**EXERCISE OBJECTIVE**: Omit the images and return the remaining entries unchanged.

★ ★ ★ ★ ★ ★ ★

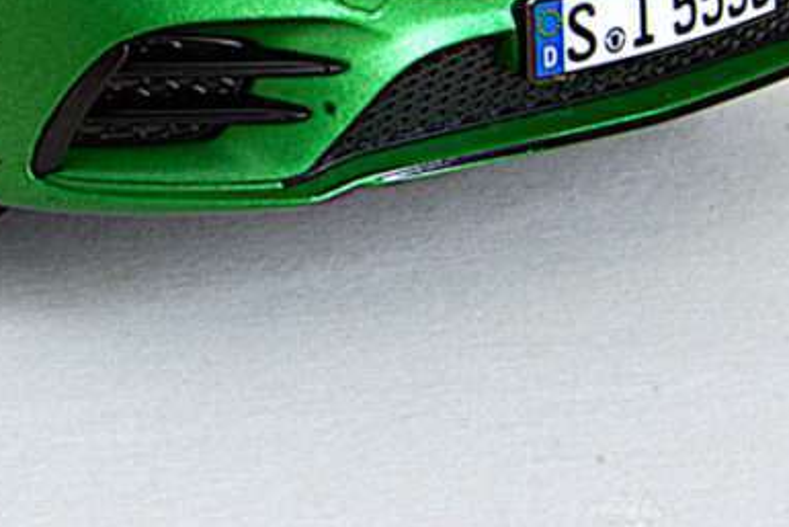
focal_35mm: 144
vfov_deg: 9.3
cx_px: -60
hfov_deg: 14.0
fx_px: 3157
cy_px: -252
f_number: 29
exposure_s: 8
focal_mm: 32
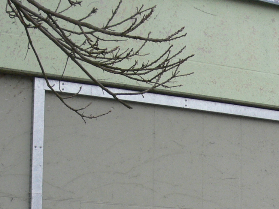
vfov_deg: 11.8
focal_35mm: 123
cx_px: 246
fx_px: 991
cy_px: 253
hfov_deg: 15.8
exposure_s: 1/125
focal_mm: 7.4
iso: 80
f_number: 5.6
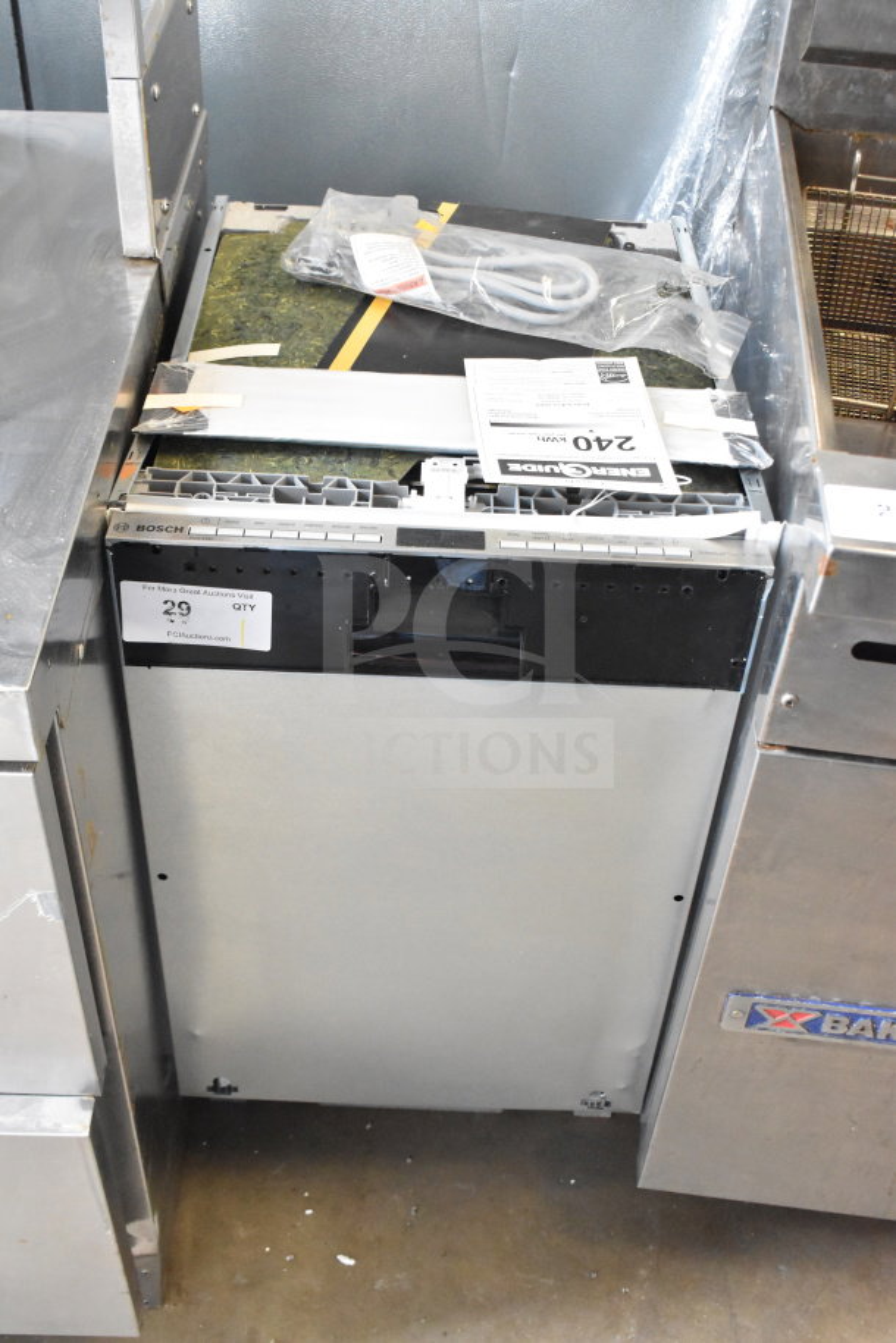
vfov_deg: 51.3
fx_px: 1400
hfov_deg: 35.5
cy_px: 672
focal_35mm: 38
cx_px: 448
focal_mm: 25
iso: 6400
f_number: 5.6
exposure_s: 1/125
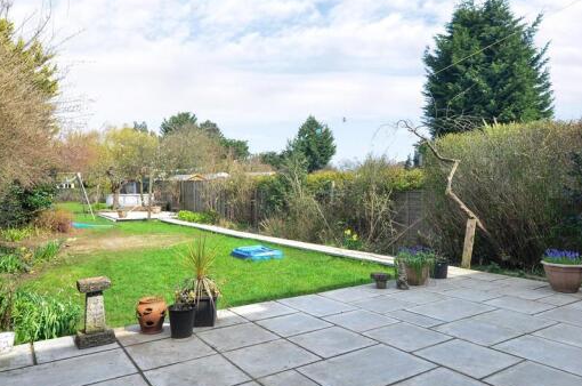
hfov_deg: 67.5
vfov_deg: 47.7
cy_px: 175
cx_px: 298
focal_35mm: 27
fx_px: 436
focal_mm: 14
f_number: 11
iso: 200
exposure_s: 1/50
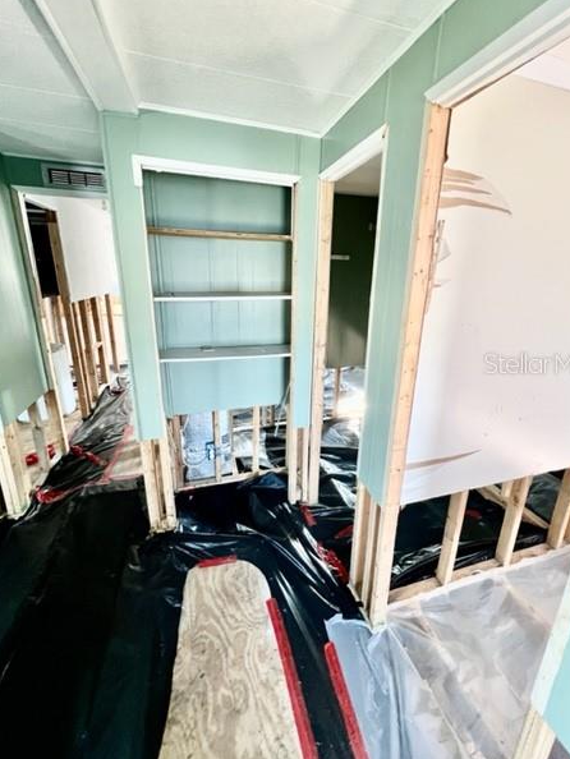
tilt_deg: -15.7
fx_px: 307
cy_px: 363
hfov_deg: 85.7
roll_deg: -1.4
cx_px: 298
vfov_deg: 102.0
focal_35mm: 14
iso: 250
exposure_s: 1/63
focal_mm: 1.57
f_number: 1.8
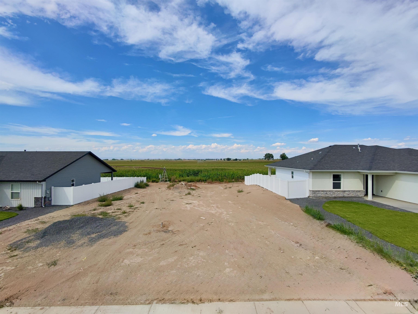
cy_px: 157
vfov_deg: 78.1
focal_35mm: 16
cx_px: 209
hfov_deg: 94.5
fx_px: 193
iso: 102
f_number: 2.55
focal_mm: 16
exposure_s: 1/1765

★ ★ ★ ★ ★ ★ ★

**RESPONSE TO THIS TASK**:
focal_35mm: 144
vfov_deg: 9.3
cx_px: -60
hfov_deg: 14.0
fx_px: 3157
cy_px: -252
f_number: 29
exposure_s: 8
focal_mm: 32
vfov_deg: 11.8
focal_35mm: 123
cx_px: 246
fx_px: 991
cy_px: 253
hfov_deg: 15.8
exposure_s: 1/125
focal_mm: 7.4
iso: 80
f_number: 5.6
vfov_deg: 51.3
fx_px: 1400
hfov_deg: 35.5
cy_px: 672
focal_35mm: 38
cx_px: 448
focal_mm: 25
iso: 6400
f_number: 5.6
exposure_s: 1/125
hfov_deg: 67.5
vfov_deg: 47.7
cy_px: 175
cx_px: 298
focal_35mm: 27
fx_px: 436
focal_mm: 14
f_number: 11
iso: 200
exposure_s: 1/50
tilt_deg: -15.7
fx_px: 307
cy_px: 363
hfov_deg: 85.7
roll_deg: -1.4
cx_px: 298
vfov_deg: 102.0
focal_35mm: 14
iso: 250
exposure_s: 1/63
focal_mm: 1.57
f_number: 1.8
cy_px: 157
vfov_deg: 78.1
focal_35mm: 16
cx_px: 209
hfov_deg: 94.5
fx_px: 193
iso: 102
f_number: 2.55
focal_mm: 16
exposure_s: 1/1765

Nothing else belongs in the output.